Here’s a brief overview that can help you. The ninth month in the Islamic calendar is celebrated as the holy month of Ramadan. Muslims believe that the first verses of the Qu’ran were revealed to Prophet Mohammad while he was fasting during this month. It is a month of great significance and is associated with self-control, compassion, patience, and abstinence.
Fasting during Ramadan has its own set of rules.
Abstain from food and drink (including water) from sunrise to sunset
No smoking
No alcohol
Break fast at sunset with 1 or 3 dates and a few sips of water
The Intermittent Fast
Although Ramadan will culminate in Eid-ul-Fitr this Friday, weight-watchers and those of us who are consciously eating healthy can incorporate a lot of the Ramadan fasting principles in our everyday lives.
Eating small, well-balanced meals between fixed periods of the day can help support our intermittent fasting. Keep in mind though that hydration is an important part of intermittent fasting. So, even if you cannot drink water during the Ramadan fasting period, be sure to keep your hydration levels in check at other times.
Suhoor - the first/last meal of the day
A wholesome power-packed meal that should get you through the day, suhoor (also known as sehri) is consumed early in the morning (before sunrise). Ironically, many regard suhoor as the last meal of the day.
Below is a list of healthy foods consisting of complex carbohydrates and proteins that can get you through the day
Pulses like moong, matki, chana
Plain curd/dahi
Fruits with curd
Water-based foods like watermelon, strawberries, cucumber, etc.
Milk and dairy products like cheese, paneer, buttermilk, etc.
Oatmilk, pea milk, almond milk (if you’re vegan or lactose intolerant)
Oatmeal
Mango smoothie
Peanut butter and banana smoothie
Boiled eggs
Boiled chicken with veggies
Whole fruits and nuts
Add generous amounts of watermelon, pumpkin, sunflower, and chia seeds to your oatmeal and smoothies.
Iftar
If you’ve been lucky enough to get an Iftar invitation, you’ll know that every corner of the table(s) is laden with foods and drinks that will make your heart sing! We kid you not. After more than 12 hours of fasting, you’re likely to grab the first dish you’ll see. But here’s where you need to read the fine print.

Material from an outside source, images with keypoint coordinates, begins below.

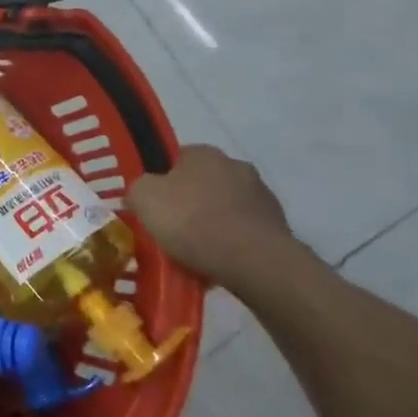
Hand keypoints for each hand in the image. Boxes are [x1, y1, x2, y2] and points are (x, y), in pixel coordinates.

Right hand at [127, 144, 293, 280]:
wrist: (253, 261)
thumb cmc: (191, 220)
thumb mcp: (143, 197)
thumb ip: (138, 189)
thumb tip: (143, 194)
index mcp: (203, 153)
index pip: (175, 159)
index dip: (160, 181)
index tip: (152, 205)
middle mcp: (236, 165)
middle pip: (202, 184)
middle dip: (189, 202)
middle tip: (170, 229)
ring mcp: (262, 196)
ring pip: (224, 208)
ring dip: (212, 224)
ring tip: (194, 253)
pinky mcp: (279, 227)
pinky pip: (244, 232)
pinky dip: (231, 244)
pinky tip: (218, 263)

In order to break their fast, Muslims have 1 or 3 dates along with a few sips of water. This was believed to be how the Prophet broke his fast centuries ago. In terms of nutrition, this is an excellent way to reintroduce food and drink into your parched system. Dates are an excellent fibre, iron, magnesium, and natural sugar source. Breaking your fast with dates and water helps restore blood sugar.

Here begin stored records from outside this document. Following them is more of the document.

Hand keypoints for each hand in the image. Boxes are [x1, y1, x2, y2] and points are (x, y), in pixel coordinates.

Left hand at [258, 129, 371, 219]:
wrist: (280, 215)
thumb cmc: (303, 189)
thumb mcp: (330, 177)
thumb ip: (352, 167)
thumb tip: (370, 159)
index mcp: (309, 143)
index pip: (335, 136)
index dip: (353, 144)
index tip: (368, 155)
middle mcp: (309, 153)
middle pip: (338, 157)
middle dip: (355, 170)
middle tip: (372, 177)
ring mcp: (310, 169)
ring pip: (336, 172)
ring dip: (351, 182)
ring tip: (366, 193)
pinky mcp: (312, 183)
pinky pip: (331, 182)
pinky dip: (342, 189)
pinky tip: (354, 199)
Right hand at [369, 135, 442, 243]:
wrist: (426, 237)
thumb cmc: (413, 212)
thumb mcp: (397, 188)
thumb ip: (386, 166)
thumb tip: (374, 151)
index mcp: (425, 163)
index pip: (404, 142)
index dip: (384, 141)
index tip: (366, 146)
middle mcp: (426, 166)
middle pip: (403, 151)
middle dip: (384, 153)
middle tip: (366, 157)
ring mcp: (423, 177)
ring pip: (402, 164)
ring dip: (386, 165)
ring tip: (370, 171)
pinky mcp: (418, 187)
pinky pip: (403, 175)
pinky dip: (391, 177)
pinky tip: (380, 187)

But isn’t Iftar all about kebabs, biryani, and sheer khurma?
Long story short, nope!
Iftar is quite literally the most delicious offering for your belly (and heart)!
And here’s how you can begin your gluttonous journey around an Iftar table.
Start with Soups
Lentils, chicken, vermicelli, and veggies are some of the most common ingredients in soups during Ramadan.
Next
Fresh fruits, thandai, lemonade, Rooh Afza kickstart your metabolism with plenty of fluids, fresh water-based fruits, and cool drinks.
Move on to Fattoush
A deliciously rich combination of fresh veggies, topped with bread, with a drizzle of olive oil and/or pomegranate molasses – this one’s mouth-wateringly good!
Now you dig into the Mains
Consisting of stews, kebabs, stuffed veggies, meats (including chicken, and fish), beans, dairy, breads…and the biryani! A little side note: Biryani is derived from the combination of the Persian words ‘Birian’ meaning fried before cooking and ‘Birinj’ meaning rice.
Remember to savour Haleem
Originating in the sandy dunes of Arabia, Haleem is made with ghee, meats, rice, whole pulses, and local spices. In India, you’ll find the best Haleem during Ramadan in the streets and homes of Hyderabad.
End on a sweet note with Sevaiiyan, sheer khurma, and kellaj
The latter is really the show-stealer. Originating in Lebanon, Kellaj (also known as kallaj) consists of pastry dough filled with ashta (clotted cream), fried in, and drizzled with sugar syrup. It is then sprinkled with generous amounts of ground pistachio, and topped with candied orange blossom.
We’d like to believe we’re ending this blog on a sweet note too, as well as making sure we remind you to get your belly full of the delicious flavours of Ramadan before the end of the holy month.